The jail closed its iron bars for the last time on Nov. 3, 1990, when 210 prisoners were transported under heavy guard to the new facility on East Broad Street. That facility continues to serve as the parish jail today.

Before the downtown jail closed, massive paint peelings and mold had set in. A Baton Rouge company, Combined Services Inc., removed asbestos from the site for $19,998.

Dickey was able to tour the facility before it was demolished and said on the second, third and fourth floors where inmates lived milk cartons, potato chip bags, books and Bibles remained in day rooms and cells.

She said bed paddings and pillows were still on metal bunks and tennis shoes and jail sandals were on cell floors.

“In one cell hung a pair of orange coveralls — the type of clothing inmates wore before the move,” Dickey reported. “The only graffiti that could be deciphered were paint-scratched phrases on doors — ‘Leave our souls at rest.
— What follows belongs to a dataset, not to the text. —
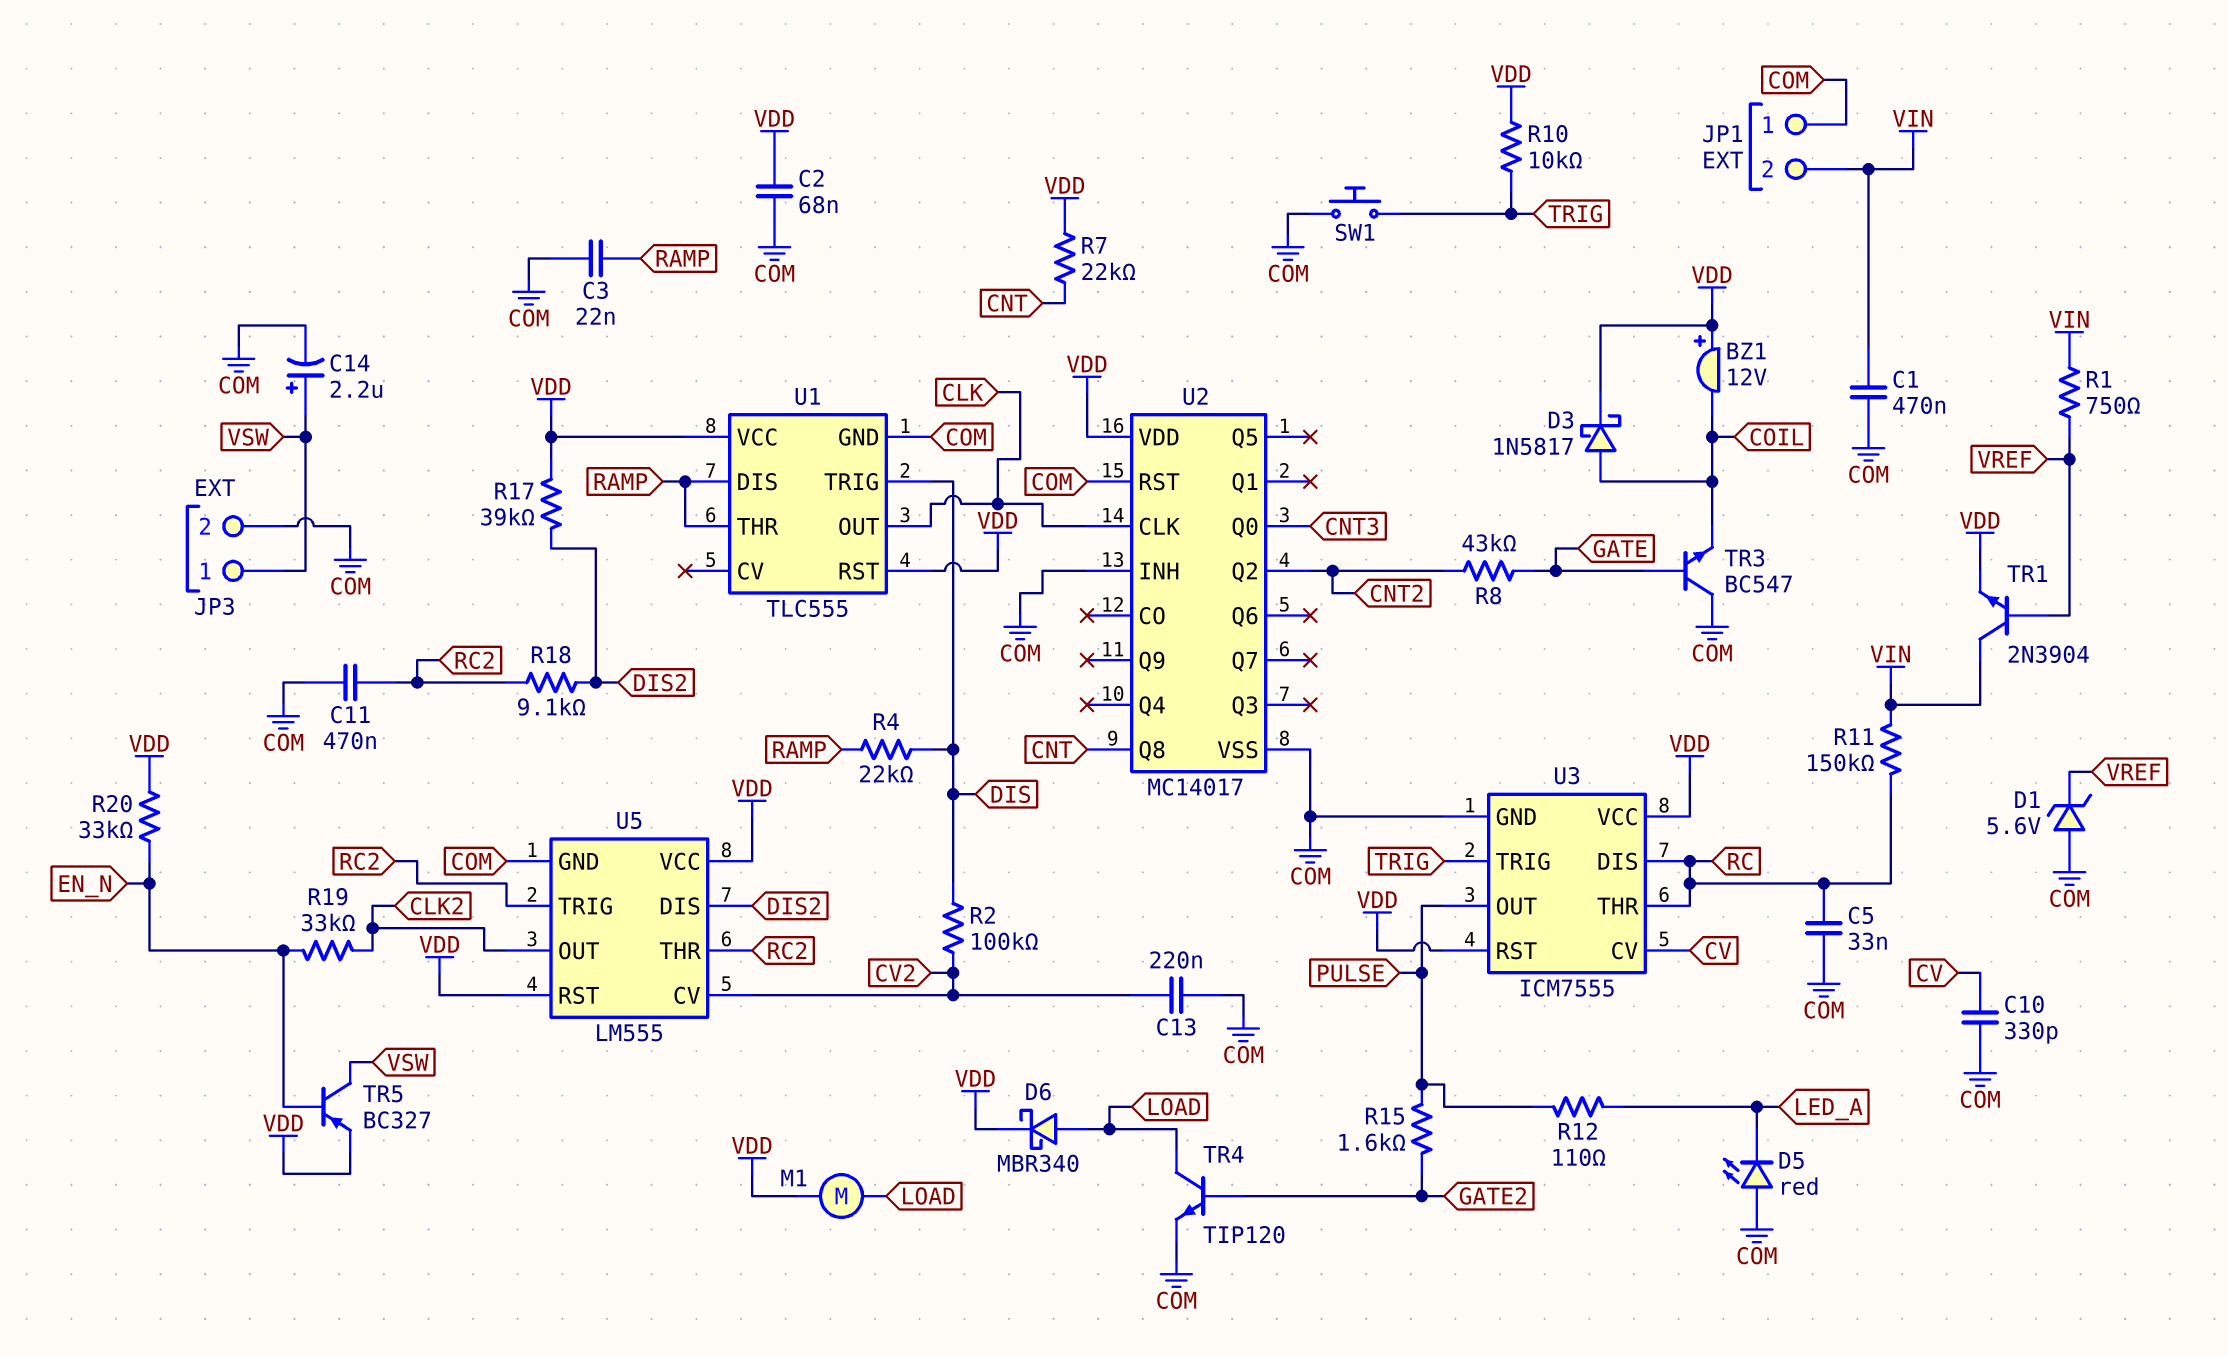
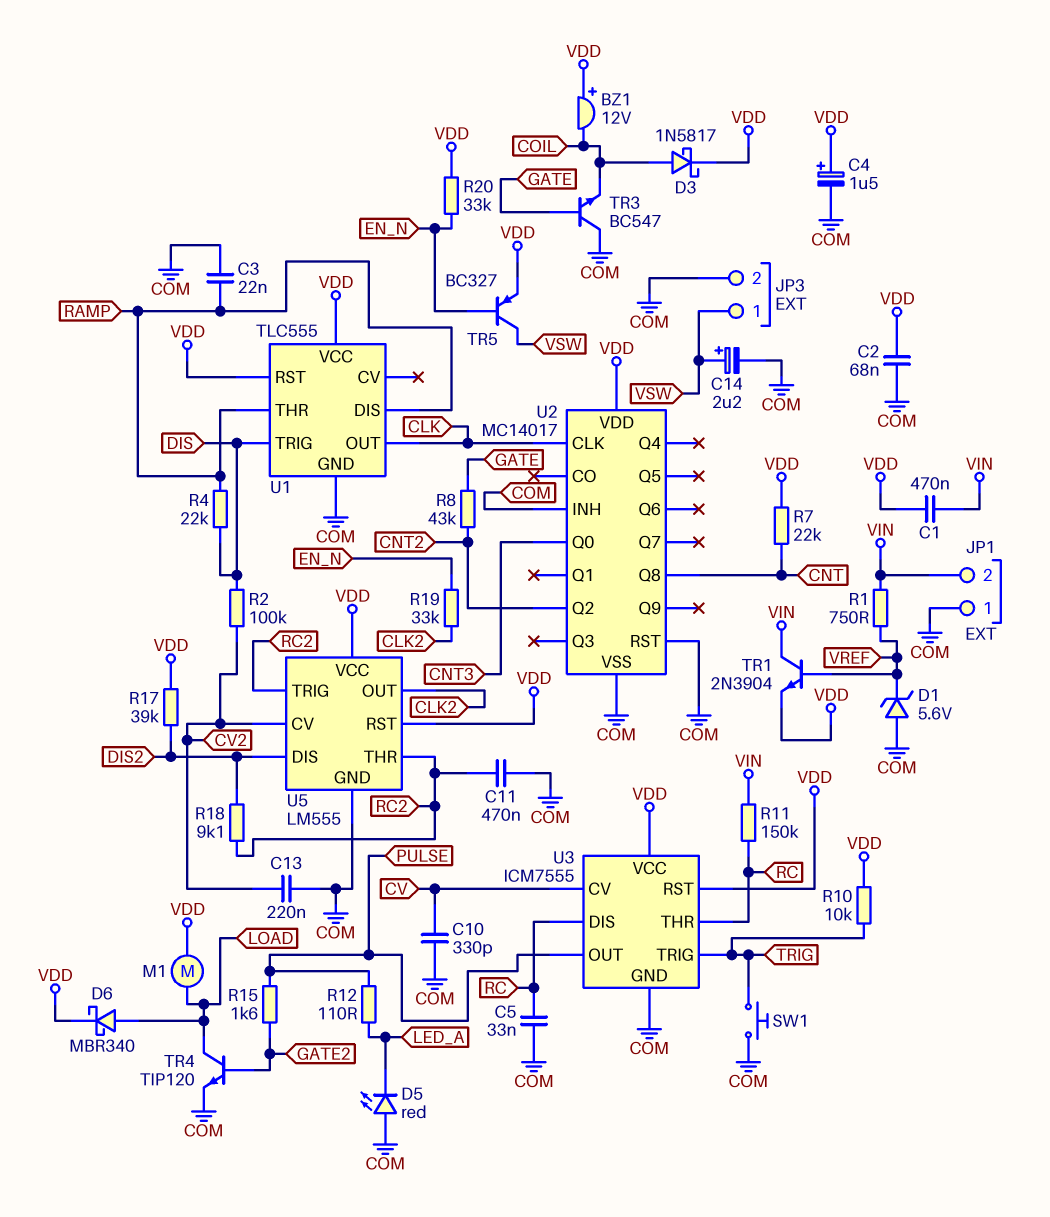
C1: 470nF (COM, VIN) -> 470nF (VDD, VIN)
C4: none -> 1.5uF (plus VDD, minus COM)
Go away please’ and ‘We don’t need no thought control.’ ”

The first floor was host to the radio room, warrants office, chief deputy’s office, chief jailer’s office, visitation booths, cafeteria, laundry room and booking area.
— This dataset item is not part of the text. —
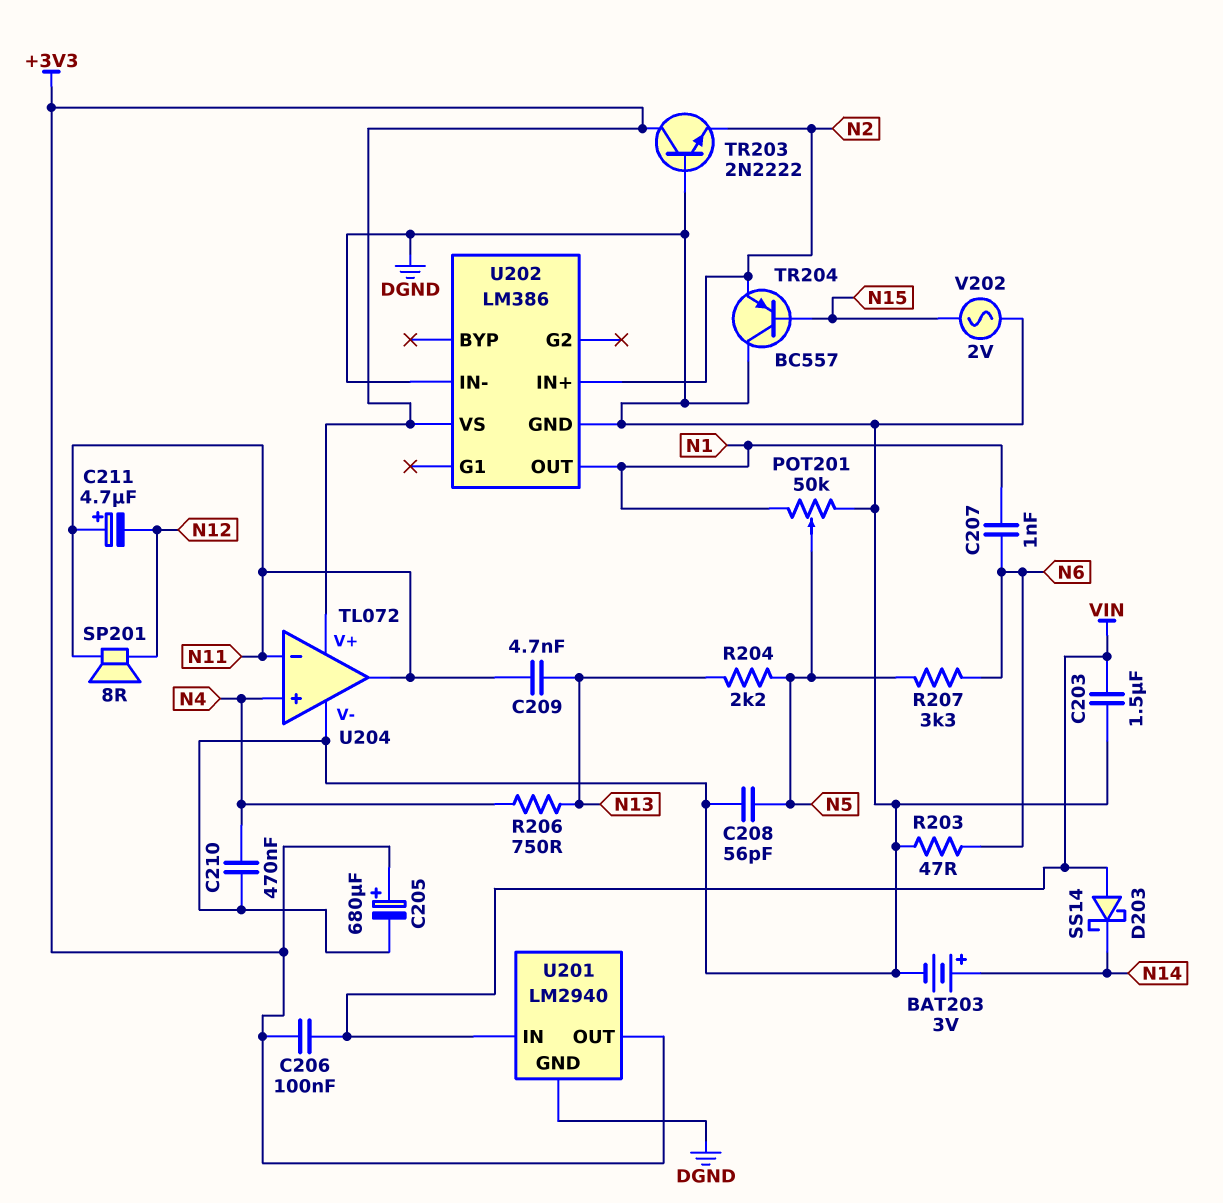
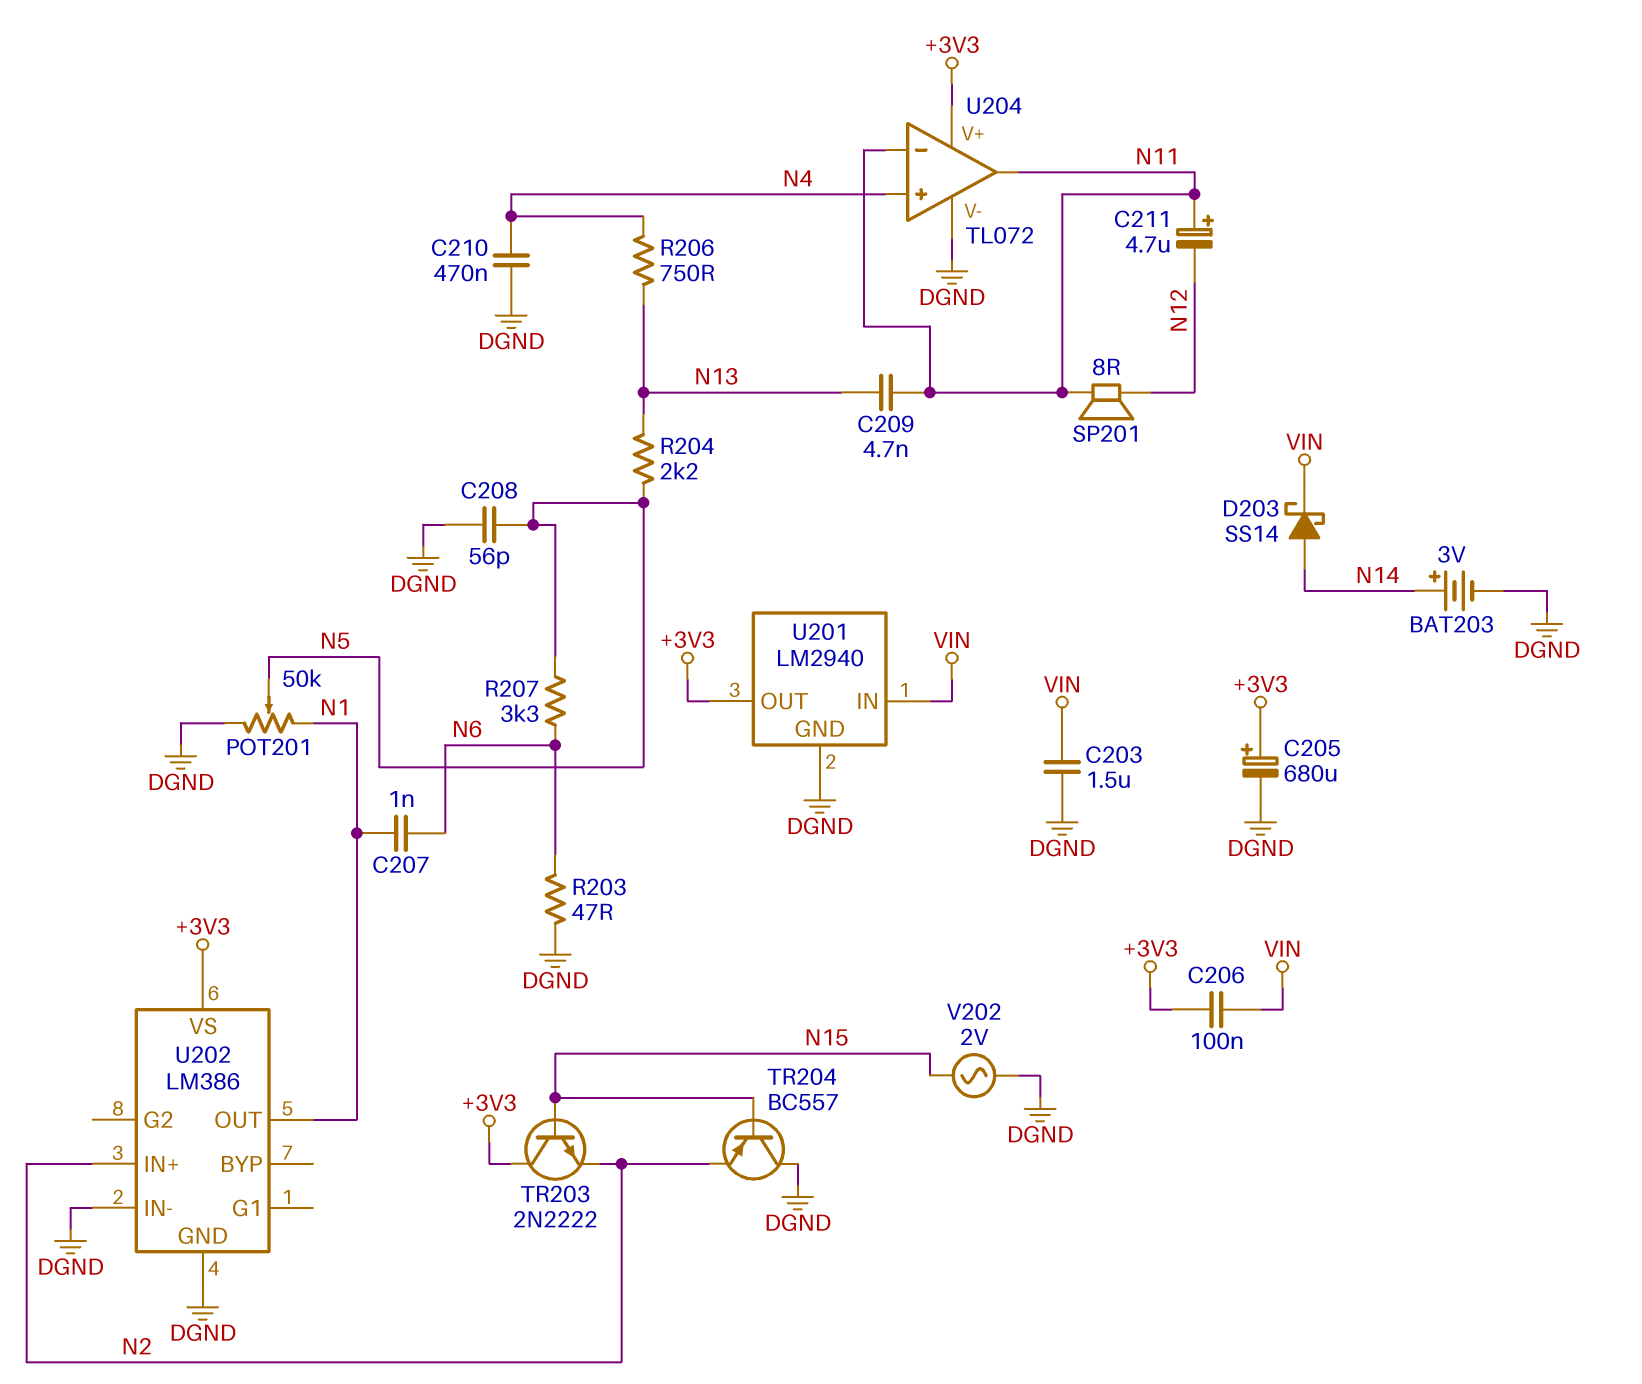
D203: schottky SS14 (A VIN, K N14) -> schottky SS14 (A N14, K VIN)
TR203: NPN 2N2222 (B DGND, C +3V3, E N2) -> NPN 2N2222 (B N15, C +3V3, E N2)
Dickey said old floppy disks were strewn on the floor and activity schedules for inmates were stacked on shelves.

“The chief jailer’s office had been converted to a junk room — with piles of papers, books, boards and furniture — by asbestos removers who had to clear their work area.”

Before the downstairs visitation booths were built, visitors were taken upstairs where the inmates actually lived.

Joey Alcede —who was chief jailer at the site from 1980 to 1990 — said that posed security problems because visitors could slip items in a latched door where inmates took their food.

“When the sheriff (Wayne McElveen) took office in 1980 we did quite a few things,” Alcede told the American Press. “We put louvers over the windows to cut down on verbal abuse from inmates to people walking down below. We put in video monitors on every floor to monitor the catwalks. They had microphones so we could also hear if there was a problem with the inmates.”

Before, the only way control room operators could communicate with guards was by way of telephones at the end of a catwalk.

Alcede said before a court order set in 1982 limited the jail population, the facility averaged nearly 10,000 inmates a year.

After the court ruling, that dropped to 7,000.

“If you just said an average of 5,000 came in a year for 30 years that’s 150,000 right there,” Alcede said. “So I would say hundreds of thousands of inmates were processed through the old jail.”